Whereas I have not been entrusted to build a Cathedral or to move graves (!), I do feel, that City Hall is Cork’s in our own political cathedral where “Got Cork” takes on new meanings– it is a space of guardianship, representation and inheritance.
A Chain of Symbols:
In the recent ancient ceremony of handing over the chain to myself, that strong sense of guardianship is ever present. There is a guardianship over the chain as an object of high symbolism – firstly a gold medallion with the city’s coat of arms and its Latin inscription Statio Bene Fida Carinis or translated A Safe Harbour for Ships.
Secondly there is a portcullis showcasing the ancient water gate of the medieval walled town of Cork thirdly the SS chain links symbolising sacredness and guardianship, and lastly the medallion inscription where 1787 marks its creation.
Then there is the guardianship of how this chain links the past to our present, almost seamlessly – that one could argue that the chain links are not just physical links but if it could speak it has seen the highs and lows of Cork history from boom to bust and vice versa. The chain has been a witness to it all in its over 230-year history…to the creation of the term of Lord Mayor in 1901 with Daniel Hegarty to the tragedies of office holders such as Tomás MacCurtain and Terence MacSwiney and then woven into a myriad of personal connections by those who have engaged with office holders.
There is the guardianship on how its essence the chain projects the city into the future as debated during the recent boundary expansion scheme. That of all the elements of those contentious debates, which emerged a few short years ago was that the chain and its societal connection meant much to the people of Cork.
Indeed, when you mix the guardianship elements of the past, present and future, one gets a strong mix of high emotion and a deep attachment to the title of Lord Mayor of Cork, and one that is not lost on me as someone is passionate Cork history and all things Cork.
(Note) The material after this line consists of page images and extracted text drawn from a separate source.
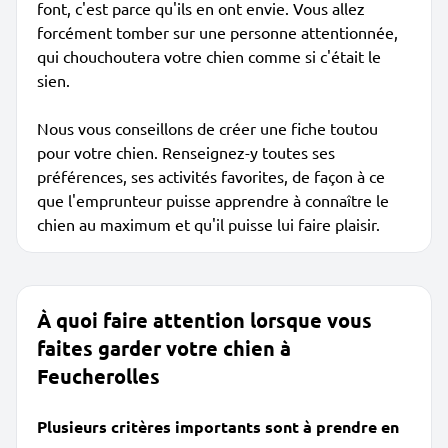
font, c'est parce qu'ils en ont envie. Vous allez
forcément tomber sur une personne attentionnée,
qui chouchoutera votre chien comme si c'était le
sien.
Nous vous conseillons de créer une fiche toutou
pour votre chien. Renseignez-y toutes ses
préférences, ses activités favorites, de façon à ce
que l'emprunteur puisse apprendre à connaître le
chien au maximum et qu'il puisse lui faire plaisir.
À quoi faire attention lorsque vous
faites garder votre chien à
Feucherolles
Plusieurs critères importants sont à prendre en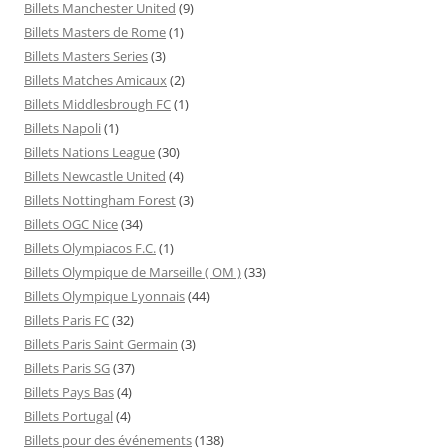
Billets Manchester United
(9)
Billets Masters de Rome
(1)
Billets Masters Series
(3)
Billets Matches Amicaux
(2)
Billets Middlesbrough FC
(1)
Billets Napoli
(1)
Billets Nations League
(30)
Billets Newcastle United
(4)
Billets Nottingham Forest
(3)
Billets OGC Nice
(34)
Billets Olympiacos F.C.
(1)
Billets Olympique de Marseille ( OM )
(33)
Billets Olympique Lyonnais
(44)
Billets Paris FC
(32)
Billets Paris Saint Germain
(3)
Billets Paris SG
(37)
Billets Pays Bas
(4)
Billets Portugal
(4)
Billets pour des événements
(138)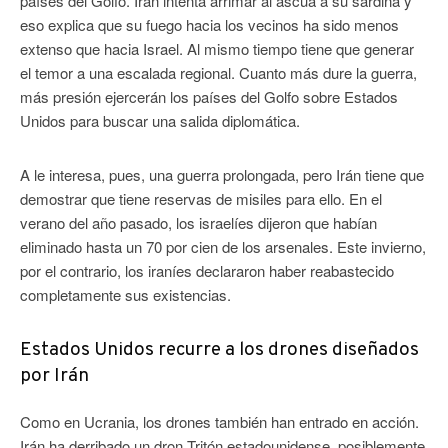
países del Golfo. Irán intenta arrimar al ascua a su sardina y
eso explica que su fuego hacia los vecinos ha sido menos
extenso que hacia Israel. Al mismo tiempo tiene que generar
el temor a una escalada regional. Cuanto más dure la guerra,
más presión ejercerán los países del Golfo sobre Estados
Unidos para buscar una salida diplomática.
A le interesa, pues, una guerra prolongada, pero Irán tiene que
demostrar que tiene reservas de misiles para ello. En el
verano del año pasado, los israelíes dijeron que habían
eliminado hasta un 70 por cien de los arsenales. Este invierno,
por el contrario, los iraníes declararon haber reabastecido
completamente sus existencias.
Estados Unidos recurre a los drones diseñados
por Irán
Como en Ucrania, los drones también han entrado en acción.
Irán ha derribado un dron Tritón estadounidense, posiblemente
So dear readers I hope you go on the journey with me over the next year plus if you want to follow me on social media, check out Facebook, Twitter and Instagram.
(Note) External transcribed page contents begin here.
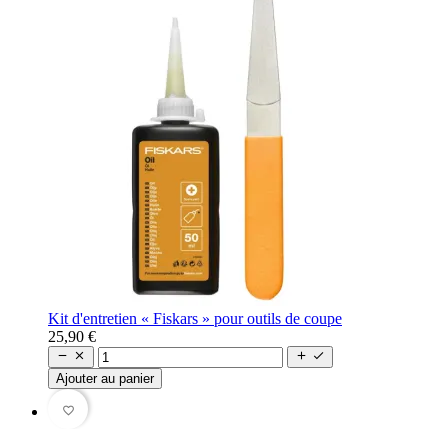
Kit d'entretien « Fiskars » pour outils de coupe
25,90 €




Ajouter au panier
favorite_border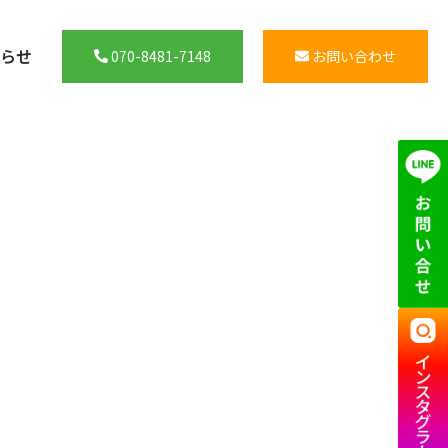
らせ
070-8481-7148
お問い合わせ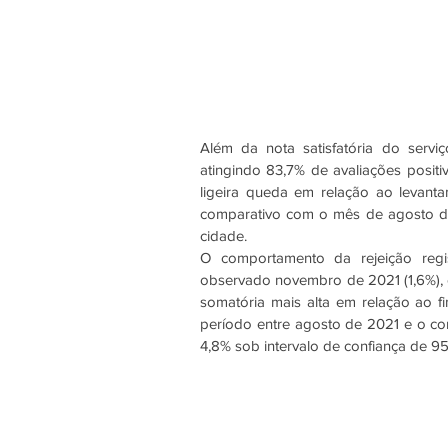
Além da nota satisfatória do serv
atingindo 83,7% de avaliações posit
ligeira queda em relação ao levant
comparativo com o mês de agosto do
cidade. 
O comportamento da rejeição regi
observado novembro de 2021 (1,6%), c
somatória mais alta em relação ao fi
período entre agosto de 2021 e o c
4,8% sob intervalo de confiança de 95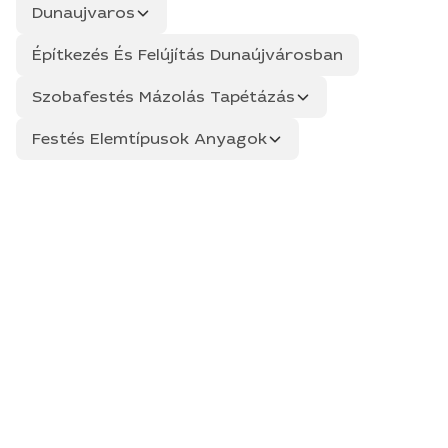
Dunaujvaros
Építkezés És Felújítás Dunaújvárosban
Szobafestés Mázolás Tapétázás
Festés Elemtípusok Anyagok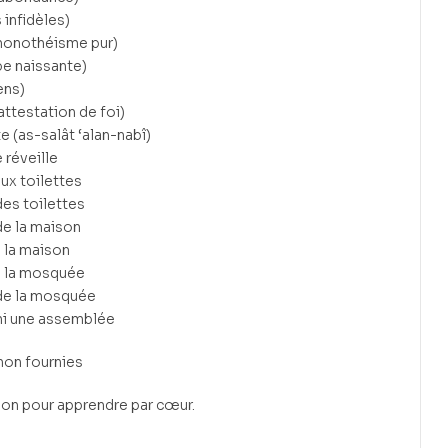
 infidèles)
 monothéisme pur)
be naissante)
ens)
attestation de foi)
e (as-salât ‘alan-nabî)
 réveille
ux toilettes
des toilettes
de la maison
à la maison
à la mosquée
 de la mosquée
ini une assemblée
 non fournies
tion pour apprendre par cœur.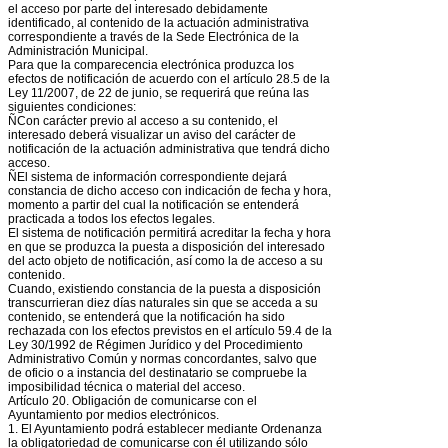
el acceso por parte del interesado debidamente
identificado, al contenido de la actuación administrativa
correspondiente a través de la Sede Electrónica de la
Administración Municipal.
Para que la comparecencia electrónica produzca los
efectos de notificación de acuerdo con el artículo 28.5 de la
Ley 11/2007, de 22 de junio, se requerirá que reúna las
siguientes condiciones:
ÑCon carácter previo al acceso a su contenido, el
interesado deberá visualizar un aviso del carácter de
notificación de la actuación administrativa que tendrá dicho
acceso.
ÑEl sistema de información correspondiente dejará
constancia de dicho acceso con indicación de fecha y hora,
momento a partir del cual la notificación se entenderá
practicada a todos los efectos legales.
El sistema de notificación permitirá acreditar la fecha y hora
en que se produzca la puesta a disposición del interesado
del acto objeto de notificación, así como la de acceso a su
contenido.
Cuando, existiendo constancia de la puesta a disposición
transcurrieran diez días naturales sin que se acceda a su
contenido, se entenderá que la notificación ha sido
rechazada con los efectos previstos en el artículo 59.4 de la
Ley 30/1992 de Régimen Jurídico y del Procedimiento
Administrativo Común y normas concordantes, salvo que
de oficio o a instancia del destinatario se compruebe la
imposibilidad técnica o material del acceso.
Artículo 20. Obligación de comunicarse con el
Ayuntamiento por medios electrónicos.
1. El Ayuntamiento podrá establecer mediante Ordenanza
la obligatoriedad de comunicarse con él utilizando sólo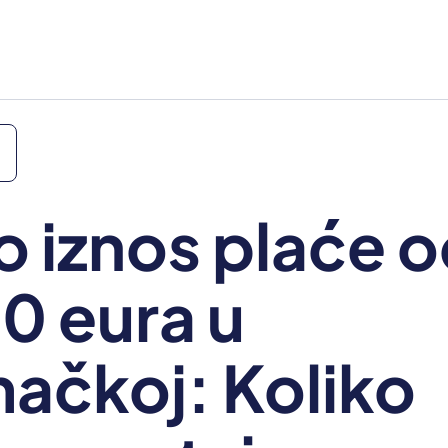
o iznos plaće 
0 eura u
ačkoj: Koliko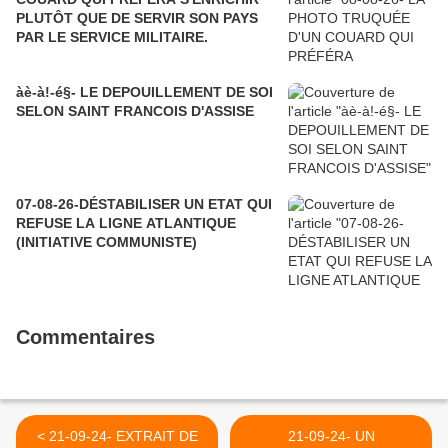
PLUTÔT QUE DE SERVIR SON PAYS
PAR LE SERVICE MILITAIRE.
àè-à!-é§- LE DEPOUILLEMENT DE SOI
SELON SAINT FRANCOIS D'ASSISE
07-08-26-DÉSTABILISER UN ETAT QUI
REFUSE LA LIGNE ATLANTIQUE
(INITIATIVE COMMUNISTE)
Commentaires
< 21-09-24- EXTRAIT DE
21-09-24- UN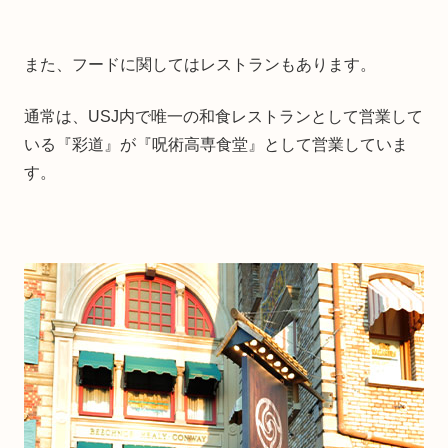
また、フードに関してはレストランもあります。
通常は、USJ内で唯一の和食レストランとして営業して
いる『彩道』が『呪術高専食堂』として営業していま
す。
Some highlights from week one:
24 June, It was really great to meet Erguestine Andria who organised a celebration for Madagascar Independence Day in Fitzgerald’s Park – lots of celebration of diversity and multiculturalism on the afternoon.
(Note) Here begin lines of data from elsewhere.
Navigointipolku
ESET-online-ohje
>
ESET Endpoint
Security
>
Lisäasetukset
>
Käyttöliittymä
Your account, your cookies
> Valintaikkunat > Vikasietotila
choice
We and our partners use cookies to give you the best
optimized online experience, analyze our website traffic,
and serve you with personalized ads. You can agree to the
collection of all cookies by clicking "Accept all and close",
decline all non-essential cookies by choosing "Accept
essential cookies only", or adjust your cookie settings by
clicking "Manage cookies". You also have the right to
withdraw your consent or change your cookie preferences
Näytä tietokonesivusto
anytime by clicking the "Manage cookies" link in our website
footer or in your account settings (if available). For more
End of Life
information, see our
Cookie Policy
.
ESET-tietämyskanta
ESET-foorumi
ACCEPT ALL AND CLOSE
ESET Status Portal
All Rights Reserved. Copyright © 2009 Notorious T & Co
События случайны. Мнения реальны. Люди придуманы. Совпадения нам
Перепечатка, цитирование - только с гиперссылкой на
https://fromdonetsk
24 June, Great to meet Prof Maggie O’Neill, Department of Sociology and Criminology, UCC at the Festival of Belonging, which explored the global refugee crisis and the challenges facing Cork and Ireland in the years ahead.
26 June, The annual formal visit by the Lord Mayor to the historic English Market.
29 June, The first of the five exciting contemporary public art works has been launched. The project is funded by Fáilte Ireland under the Urban Animation Scheme.
30 June, University College continues its contribution to thinking & implementation of best practices to meet Climate action; its new holistic Sustainability & Climate action plan furthers their green campus. Great methodologies as well for businesses & public bodies to pursue.
30 June, Remembering the legacy of Canon Donal Linehan at Newbury House in Mayfield, where a building is now dedicated to his work, ideas and writings.
1 July, An afternoon of prize giving and fun at the Vibes & Scribes Lee Swim. Very well done to all the swimmers, the lead sponsor Joan Lucey, organisers, volunteers, and supporters of the swimmers!! It was also my first time “DJ-ing” for an hour! The Lord Mayor’s job contract is very diverse ! Thanks to Anthony Fleming for helping me with the tunes!
2 July, An afternoon with Inclusive Dance Cork, which is a pilot training programme that began in Sept 2022, open to individuals interested in learning inclusive dance methods. The programme was conceived out of an absence of formal inclusive dance training in the country.